In the Zimmerman case, for example, under traditional self-defense law, the combination of first-aggressor limitation and duty to retreat would not have allowed Zimmerman to follow Martin around and kill him without being liable for murder.
But, in a stand-your-ground state such as Florida, Zimmerman had a lawful right to patrol the neighborhood near Martin’s home. As a result, during his trial, all Zimmerman had to prove was that he was in reasonable fear of death or serious bodily injury.
In Wisconsin, Rittenhouse was also able to put in evidence that he was in reasonable fear of death. “I didn’t do anything wrong,” Rittenhouse testified. “I defended myself.”
I am uncomfortable with the language of fear regarding self-defense. There is “being in mortal danger” and then there is “being afraid one is in mortal danger.” Professon Sullivan’s language is used precisely, because I suppose there is no sure way of knowing you are in moral danger until you are. In the Goetz case the situation was definitely complicated by the fact that Goetz told the same story over and over (well-rehearsed, in fact) but the stories of the people he shot varied a bit, as one would expect. That uncertainty translates to fear. But, rather obviously in my mind, a guy with a loaded .38 cannot truly be said to fear a couple of unarmed men; if, in fact, he was afraid, he’d have given them his wallet.
The prosecution was unable to prove beyond a reasonable doubt that Rittenhouse was not reasonably in fear for his safety. This represents a high bar for the prosecution. They were unable to surmount it.
That’s a good summary. It steps away from the question of fearing for one’s safety, though. In my mind a person with an AR-15 or a katana cannot say that they are legitimately afraid of an unarmed person.
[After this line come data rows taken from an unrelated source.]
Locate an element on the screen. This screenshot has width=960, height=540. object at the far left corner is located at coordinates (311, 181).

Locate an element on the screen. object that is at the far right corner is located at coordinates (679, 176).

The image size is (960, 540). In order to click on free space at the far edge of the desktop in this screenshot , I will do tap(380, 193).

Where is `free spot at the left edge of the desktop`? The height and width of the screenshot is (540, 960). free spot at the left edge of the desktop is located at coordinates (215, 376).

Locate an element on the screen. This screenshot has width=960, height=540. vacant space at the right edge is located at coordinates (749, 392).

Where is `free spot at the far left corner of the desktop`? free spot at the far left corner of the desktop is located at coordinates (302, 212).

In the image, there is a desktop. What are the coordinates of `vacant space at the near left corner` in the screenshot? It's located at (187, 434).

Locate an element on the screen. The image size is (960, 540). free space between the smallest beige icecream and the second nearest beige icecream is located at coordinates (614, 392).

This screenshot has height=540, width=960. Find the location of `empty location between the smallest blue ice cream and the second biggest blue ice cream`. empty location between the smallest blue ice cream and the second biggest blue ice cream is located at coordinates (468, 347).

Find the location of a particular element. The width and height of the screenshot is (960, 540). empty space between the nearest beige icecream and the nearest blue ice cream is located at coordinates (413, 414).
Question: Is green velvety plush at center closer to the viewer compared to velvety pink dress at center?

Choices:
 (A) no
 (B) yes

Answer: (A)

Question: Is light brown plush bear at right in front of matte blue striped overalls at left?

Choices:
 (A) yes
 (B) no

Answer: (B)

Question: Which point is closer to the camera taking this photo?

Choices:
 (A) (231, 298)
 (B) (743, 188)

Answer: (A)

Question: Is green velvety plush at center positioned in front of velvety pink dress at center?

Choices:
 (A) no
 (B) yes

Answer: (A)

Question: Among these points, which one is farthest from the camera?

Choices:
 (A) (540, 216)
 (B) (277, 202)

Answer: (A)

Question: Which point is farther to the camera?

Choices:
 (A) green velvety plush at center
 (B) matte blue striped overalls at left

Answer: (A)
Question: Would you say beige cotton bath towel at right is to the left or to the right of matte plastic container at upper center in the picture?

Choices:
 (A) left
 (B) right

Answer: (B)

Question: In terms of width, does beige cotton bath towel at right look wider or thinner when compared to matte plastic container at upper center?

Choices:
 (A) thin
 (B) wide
I don’t know how the laws can reasonably encompass that, but its inherently disproportional “fear” to say “I was afraid he might punch me” when he’s afraid I might blow his heart out through his spinal column. What’s really going on, is that perhaps one of the people involved in the incident didn’t really think that they were going to get shot, so they weren’t afraid for their life until it was too late for them.
The important take-away, for me, from Professor Sullivan’s article, was the realization that the sphere of space around us which we can claim to need to defend, has grown considerably, as has our fear. That’s the slippery slope. Our fears are not rational, either – not by a long shot: the US is the greatest power on Earth, yet we are bombarded with fear that, I dunno, Russia might attack Ukraine (because they sure as fuck aren’t going to invade Los Angeles). Our police are absurdly over-powerful and violent yet we are bombarded with fear of home invasion by gun-toting baddies and therefore the NRA says we should become gun-toting baddies, ourselves. In samurai culture, the sword was the indicator of elite status. In France, under absolutism and empire, only court nobles wore swords. Are we heading back to some ridiculous “preparedness-signaling” in which the fully-fledged American is known by the muzzle of the AR protruding above their shoulder? In reality, we have little need to defend ourselves and the rational response to much danger remains to run away. That’s the part of the puzzle everyone seems to be missing: Goetz, Zimmerman, Rittenhouse – all were armed men who didn’t run away when they could have. And I say “should have.”
It’s a failure of strategy to put yourself into a position that you can only shoot your way out of.